Students and members of the Ithaca community stepped back in time Wednesday night at the “A Night at the Snee Museum” event, which transformed Snee Hall into an interactive museum featuring mastodon bones, dinosaur footprints and fossils.
The event, which was organized by the Science of Earth Systems Student Association, engaged the Cornell community by allowing visitors to hold and take home fossils from Cayuga Lake and peer through microscopes in order to examine rock surfaces.
“We wanted to show Earth and Atmospheric Science department’s unique collection of mineral and fossils,” said Tanvi Chedda ’16, president of the Science of Earth Systems Student Association. “We wanted to communicate its research in incredibly beautiful, powerful and complex natural systems.”
Snee Hall is home to Cornell’s earth and atmospheric sciences department and houses displays that include an extensive collection of fossils, a seismograph station and the Heasley Museum, which contains minerals and glow-in-the-dark rocks. The event was organized as part of an outreach effort from the department, according to Ming Khan ’18, secretary of Science of Earth Systems Association.
“Our aim is to reignite the spirit of exploration and share our infectious curiosity,” Chedda said. “We hope that reinstating this relationship with our natural surroundings also invokes a feeling of stewardship for the planet.”
Preparations for the event began over a month ago, according to Khan. The organizers worked with Prof. Teresa Jordan, earth and atmospheric sciences, in order to take proper security precautions for the specimens loaned from the Paleontological Research Institute, she added.
“For the rocks, fossils and minerals in particular, tactile properties are just as important as visual properties, so some of our stations are able to engage multiple senses, which is a more effective means of learning,” Frank Tian ’18 said.

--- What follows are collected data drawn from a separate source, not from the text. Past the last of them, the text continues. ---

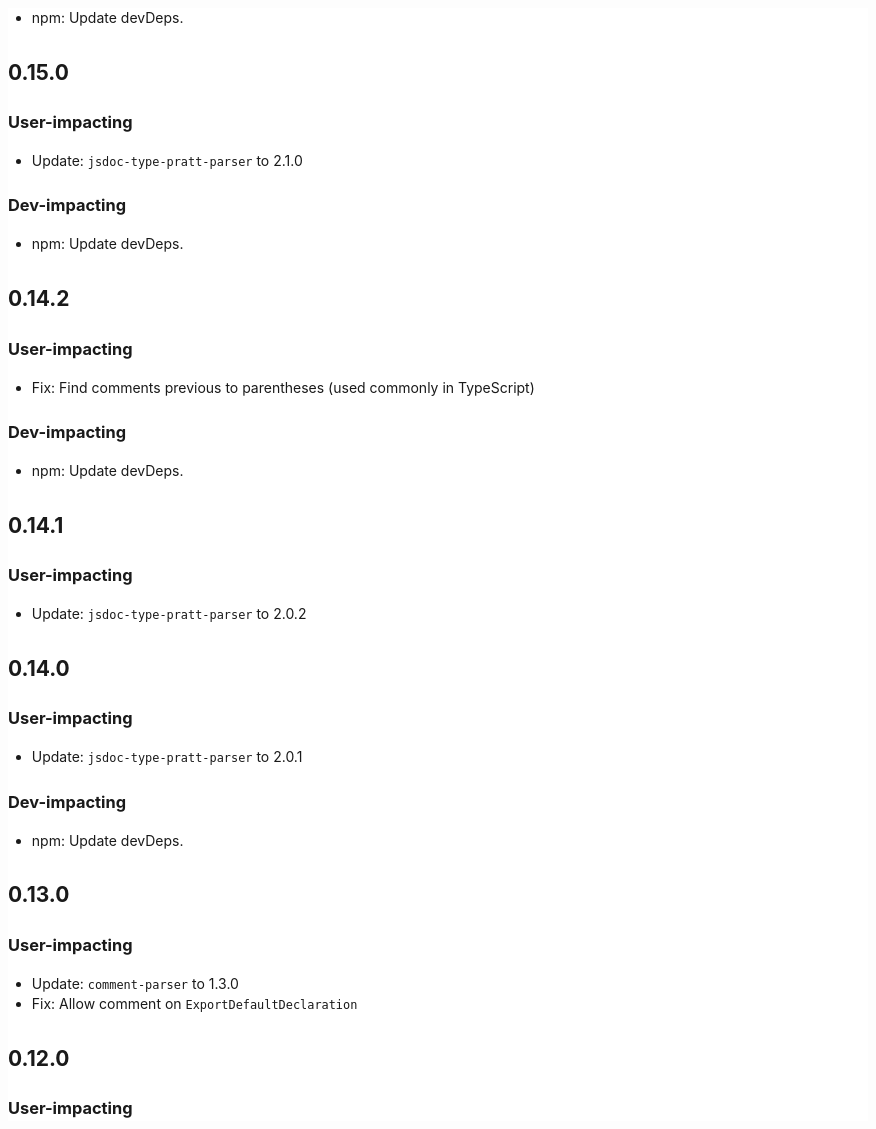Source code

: - npm: Update devDeps.

## 0.15.0

### User-impacting

- Update: `jsdoc-type-pratt-parser` to 2.1.0

### Dev-impacting

- npm: Update devDeps.

## 0.14.2

### User-impacting

- Fix: Find comments previous to parentheses (used commonly in TypeScript)

### Dev-impacting

- npm: Update devDeps.

## 0.14.1

### User-impacting

- Update: `jsdoc-type-pratt-parser` to 2.0.2

## 0.14.0

### User-impacting

- Update: `jsdoc-type-pratt-parser` to 2.0.1

### Dev-impacting

- npm: Update devDeps.

## 0.13.0

### User-impacting

- Update: `comment-parser` to 1.3.0
- Fix: Allow comment on `ExportDefaultDeclaration`

## 0.12.0

### User-impacting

The event also featured a talk by gemologist Elise Skalwaold ’82, who talked about her work with rubies and other precious gems and explained the socioeconomic change that gemologists can bring to the countries these gems originate from.
Skalwaold, who majored in animal science as an undergraduate at Cornell, emphasized the importance of events like A Night at the Snee Museum to spark the curiosity of students and expose them to what people are doing in the world.
“University gets you on your path but you may change your path a lot of the times. Through these events you might just introduce something to someone that just clicks,” she said.
Nicholas Kam ’19, an attendee, said he found the event valuable through its hands-on presentation that showcased the intersectionality of multiple scientific fields.
“As a freshman, learning about science in a context a step beyond my major is really exciting,” Kam said. “The great thing about this event is the valuable experience you gain from speaking and interacting with students who are so passionate about earth sciences.”